**What you will do:**
a: Reproduce the SEO planning text from "Build a seasonal" to "traffic window opens.", replacing "Google Trends" with "a keyword research tool".
b: List the baseline metrics that the SEO planning text says to document before starting any SEO activity.

**Text block:**
*-*-*

Not Measuring Results
You cannot manage what you don't measure. Before you start any SEO activity, set up Google Search Console, Google Analytics, and a rank tracker. Document your baseline metrics: current organic sessions, number of indexed pages, keyword positions for your target terms. Without a baseline, you can't prove (or disprove) that your SEO work is generating results — and you can't identify which activities are worth doubling down on.
Advanced SEO Planning Strategies
Topic Cluster Approach
Beyond the basic hub-and-spoke model, topic clusters are the architecture of sites that dominate their niche. The principle: build comprehensive topical authority on a subject area before expanding to new topics. A plumbing site that has 20 high-quality pages covering every aspect of plumbing in Austin — services, guides, FAQs, local content — will rank significantly better than one that has five plumbing pages and five unrelated posts about home renovation.
Google measures topical authority: how well does this site cover its core subject? Sites with deep topical coverage on a focused subject area outrank sites with broader, shallower coverage. The lesson: go deep before going wide.
Seasonal SEO Planning
Many businesses have predictable seasonal traffic patterns. HVAC companies see search volume spikes for "air conditioning repair" in June and "furnace repair" in October. Tax preparers see January–April spikes. Seasonal SEO planning means getting your content published and ranking before the season arrives — typically 60–90 days ahead. If you wait until the peak season to create seasonal content, you'll miss it because the content won't rank in time.
Build a seasonal content calendar 6 months in advance. Identify the seasonal keywords in your niche using Google Trends. Publish, optimise, and build links to seasonal pages before the traffic window opens.

*-*-*

(Per-instance keypoint data)
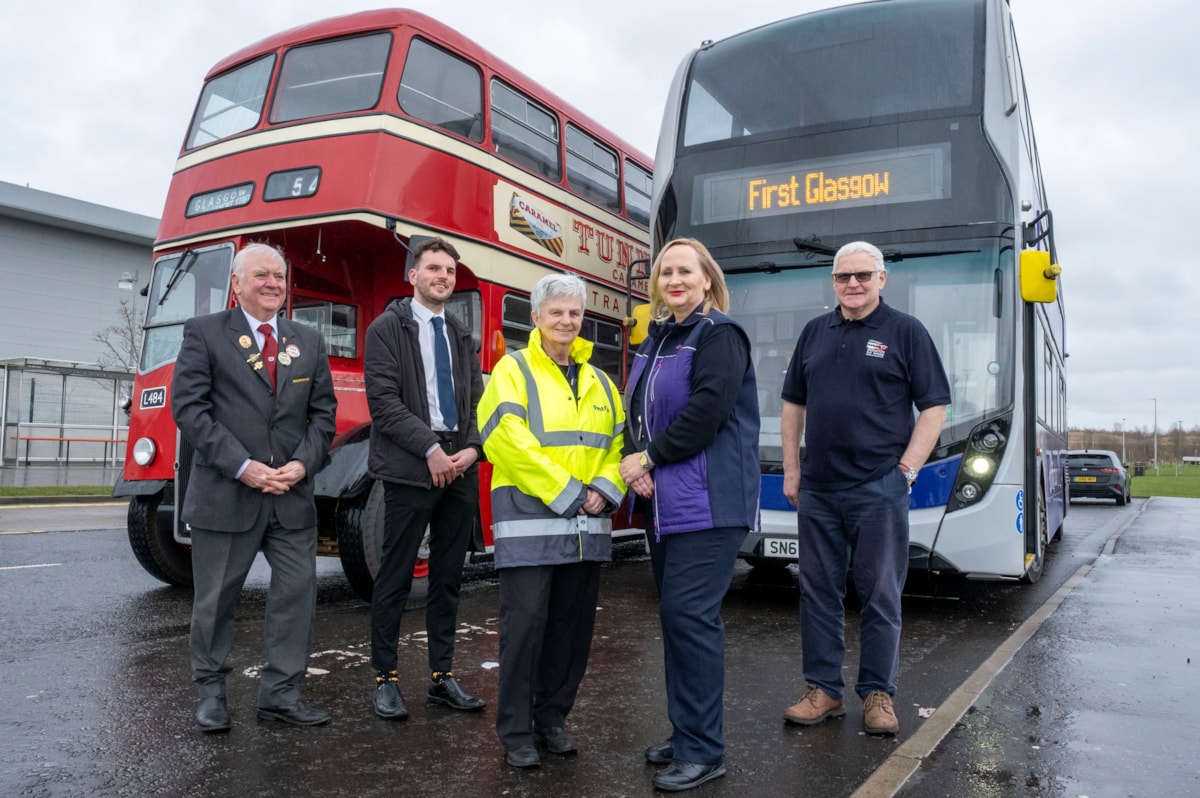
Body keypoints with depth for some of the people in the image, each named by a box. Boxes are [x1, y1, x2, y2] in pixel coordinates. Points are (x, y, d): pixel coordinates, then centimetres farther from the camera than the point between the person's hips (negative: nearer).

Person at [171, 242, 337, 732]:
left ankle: (280, 694, 17)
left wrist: (303, 464, -7)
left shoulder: (309, 342, 12)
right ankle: (210, 691, 27)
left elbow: (323, 413, 9)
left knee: (297, 592, 4)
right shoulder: (204, 333, 0)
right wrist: (242, 467, -16)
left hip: (293, 495, 4)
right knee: (215, 598, 9)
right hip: (224, 495, -3)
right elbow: (189, 408, -8)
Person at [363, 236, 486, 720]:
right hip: (409, 468, -5)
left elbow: (477, 402, 12)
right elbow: (384, 401, -10)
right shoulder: (387, 328, 0)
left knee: (448, 577, 10)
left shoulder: (462, 337, 17)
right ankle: (386, 679, 14)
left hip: (460, 468, 6)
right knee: (396, 576, 1)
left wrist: (472, 448, -5)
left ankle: (442, 677, 20)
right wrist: (431, 449, -16)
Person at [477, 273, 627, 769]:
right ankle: (515, 730, 11)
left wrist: (605, 490, -5)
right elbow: (509, 441, -14)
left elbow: (618, 443, 15)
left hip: (587, 525, 6)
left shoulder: (598, 382, 17)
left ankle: (552, 718, 26)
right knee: (525, 625, -3)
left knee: (573, 627, 11)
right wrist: (567, 494, -15)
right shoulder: (513, 370, -2)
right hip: (530, 520, -5)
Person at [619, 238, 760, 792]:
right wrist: (636, 460, -3)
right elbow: (638, 410, 16)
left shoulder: (719, 336, -8)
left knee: (690, 616, -8)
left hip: (708, 503, -8)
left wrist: (650, 456, -11)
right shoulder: (655, 340, 17)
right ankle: (686, 733, 26)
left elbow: (708, 409, -19)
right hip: (663, 502, 8)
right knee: (676, 616, 13)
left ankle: (702, 751, 4)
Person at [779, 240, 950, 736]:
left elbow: (934, 406, -2)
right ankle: (824, 690, 20)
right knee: (819, 592, 9)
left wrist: (907, 469, -9)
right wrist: (791, 469, 9)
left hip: (878, 490, -4)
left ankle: (878, 694, 17)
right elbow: (793, 403, 16)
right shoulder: (815, 332, 12)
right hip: (817, 490, 4)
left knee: (880, 595, 5)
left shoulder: (905, 332, 1)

*-*-*

**Written responses:**
a:
Build a seasonal content calendar 6 months in advance. Identify the seasonal keywords in your niche using a keyword research tool. Publish, optimise, and build links to seasonal pages before the traffic window opens.

b:
- Current organic sessions
- Number of indexed pages
- Keyword positions for your target terms